> _Stated exercise_
Reproduce every one of the following rows word for word, with no changes.

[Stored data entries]
..............................

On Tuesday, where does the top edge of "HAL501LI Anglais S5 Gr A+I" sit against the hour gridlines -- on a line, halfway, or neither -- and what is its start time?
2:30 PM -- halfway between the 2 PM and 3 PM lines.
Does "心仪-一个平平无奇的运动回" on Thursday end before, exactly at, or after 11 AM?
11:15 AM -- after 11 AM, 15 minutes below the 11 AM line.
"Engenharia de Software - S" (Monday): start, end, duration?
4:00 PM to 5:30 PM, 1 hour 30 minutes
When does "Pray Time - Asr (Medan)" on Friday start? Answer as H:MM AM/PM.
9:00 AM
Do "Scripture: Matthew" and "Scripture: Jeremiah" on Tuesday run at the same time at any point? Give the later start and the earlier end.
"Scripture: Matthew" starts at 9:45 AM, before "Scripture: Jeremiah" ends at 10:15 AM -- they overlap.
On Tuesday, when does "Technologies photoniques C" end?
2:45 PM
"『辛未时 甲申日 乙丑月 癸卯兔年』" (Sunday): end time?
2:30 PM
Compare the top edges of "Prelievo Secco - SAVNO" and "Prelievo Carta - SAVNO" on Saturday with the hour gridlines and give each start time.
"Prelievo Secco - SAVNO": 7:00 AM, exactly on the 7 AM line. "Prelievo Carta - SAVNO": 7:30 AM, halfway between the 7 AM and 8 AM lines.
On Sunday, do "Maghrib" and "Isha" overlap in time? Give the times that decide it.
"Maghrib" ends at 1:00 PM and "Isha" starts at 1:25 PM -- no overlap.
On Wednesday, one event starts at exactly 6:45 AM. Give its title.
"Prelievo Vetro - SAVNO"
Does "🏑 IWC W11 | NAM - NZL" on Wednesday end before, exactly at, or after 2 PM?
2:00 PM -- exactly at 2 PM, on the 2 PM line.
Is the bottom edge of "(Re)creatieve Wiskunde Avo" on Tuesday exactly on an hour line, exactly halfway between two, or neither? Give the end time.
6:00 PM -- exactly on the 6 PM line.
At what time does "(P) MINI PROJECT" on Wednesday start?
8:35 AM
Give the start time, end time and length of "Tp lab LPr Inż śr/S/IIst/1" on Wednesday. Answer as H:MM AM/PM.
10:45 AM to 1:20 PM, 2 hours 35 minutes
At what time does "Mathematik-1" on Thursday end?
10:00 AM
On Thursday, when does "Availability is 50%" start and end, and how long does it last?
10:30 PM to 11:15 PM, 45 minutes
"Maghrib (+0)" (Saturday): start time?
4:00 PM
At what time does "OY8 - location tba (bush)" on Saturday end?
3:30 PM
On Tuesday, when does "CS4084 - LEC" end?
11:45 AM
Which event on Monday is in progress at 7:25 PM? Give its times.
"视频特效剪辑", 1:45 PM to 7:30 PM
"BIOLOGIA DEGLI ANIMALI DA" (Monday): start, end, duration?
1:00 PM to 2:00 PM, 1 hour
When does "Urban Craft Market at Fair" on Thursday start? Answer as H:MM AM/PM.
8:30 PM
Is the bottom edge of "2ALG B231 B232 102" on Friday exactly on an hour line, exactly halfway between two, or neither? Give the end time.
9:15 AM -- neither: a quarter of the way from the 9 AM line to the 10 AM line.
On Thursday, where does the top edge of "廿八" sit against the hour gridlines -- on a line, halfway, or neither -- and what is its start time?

..............................

> _Solution to this exercise_
On Tuesday, where does the top edge of "HAL501LI Anglais S5 Gr A+I" sit against the hour gridlines -- on a line, halfway, or neither -- and what is its start time?
2:30 PM -- halfway between the 2 PM and 3 PM lines.
Does "心仪-一个平平无奇的运动回" on Thursday end before, exactly at, or after 11 AM?
11:15 AM -- after 11 AM, 15 minutes below the 11 AM line.
"Engenharia de Software - S" (Monday): start, end, duration?
4:00 PM to 5:30 PM, 1 hour 30 minutes
When does "Pray Time - Asr (Medan)" on Friday start? Answer as H:MM AM/PM.
9:00 AM
Do "Scripture: Matthew" and "Scripture: Jeremiah" on Tuesday run at the same time at any point? Give the later start and the earlier end.
"Scripture: Matthew" starts at 9:45 AM, before "Scripture: Jeremiah" ends at 10:15 AM -- they overlap.
On Tuesday, when does "Technologies photoniques C" end?
2:45 PM
"『辛未时 甲申日 乙丑月 癸卯兔年』" (Sunday): end time?
2:30 PM
Compare the top edges of "Prelievo Secco - SAVNO" and "Prelievo Carta - SAVNO" on Saturday with the hour gridlines and give each start time.
"Prelievo Secco - SAVNO": 7:00 AM, exactly on the 7 AM line. "Prelievo Carta - SAVNO": 7:30 AM, halfway between the 7 AM and 8 AM lines.
On Sunday, do "Maghrib" and "Isha" overlap in time? Give the times that decide it.
"Maghrib" ends at 1:00 PM and "Isha" starts at 1:25 PM -- no overlap.
On Wednesday, one event starts at exactly 6:45 AM. Give its title.
"Prelievo Vetro - SAVNO"
Does "🏑 IWC W11 | NAM - NZL" on Wednesday end before, exactly at, or after 2 PM?
2:00 PM -- exactly at 2 PM, on the 2 PM line.
Is the bottom edge of "(Re)creatieve Wiskunde Avo" on Tuesday exactly on an hour line, exactly halfway between two, or neither? Give the end time.
6:00 PM -- exactly on the 6 PM line.
At what time does "(P) MINI PROJECT" on Wednesday start?
8:35 AM
Give the start time, end time and length of "Tp lab LPr Inż śr/S/IIst/1" on Wednesday. Answer as H:MM AM/PM.
10:45 AM to 1:20 PM, 2 hours 35 minutes
At what time does "Mathematik-1" on Thursday end?
10:00 AM
On Thursday, when does "Availability is 50%" start and end, and how long does it last?
10:30 PM to 11:15 PM, 45 minutes
"Maghrib (+0)" (Saturday): start time?
4:00 PM
At what time does "OY8 - location tba (bush)" on Saturday end?
3:30 PM
On Tuesday, when does "CS4084 - LEC" end?
11:45 AM
Which event on Monday is in progress at 7:25 PM? Give its times.
"视频特效剪辑", 1:45 PM to 7:30 PM
"BIOLOGIA DEGLI ANIMALI DA" (Monday): start, end, duration?
1:00 PM to 2:00 PM, 1 hour
When does "Urban Craft Market at Fair" on Thursday start? Answer as H:MM AM/PM.
8:30 PM
Is the bottom edge of "2ALG B231 B232 102" on Friday exactly on an hour line, exactly halfway between two, or neither? Give the end time.
9:15 AM -- neither: a quarter of the way from the 9 AM line to the 10 AM line.
On Thursday, where does the top edge of "廿八" sit against the hour gridlines -- on a line, halfway, or neither -- and what is its start time?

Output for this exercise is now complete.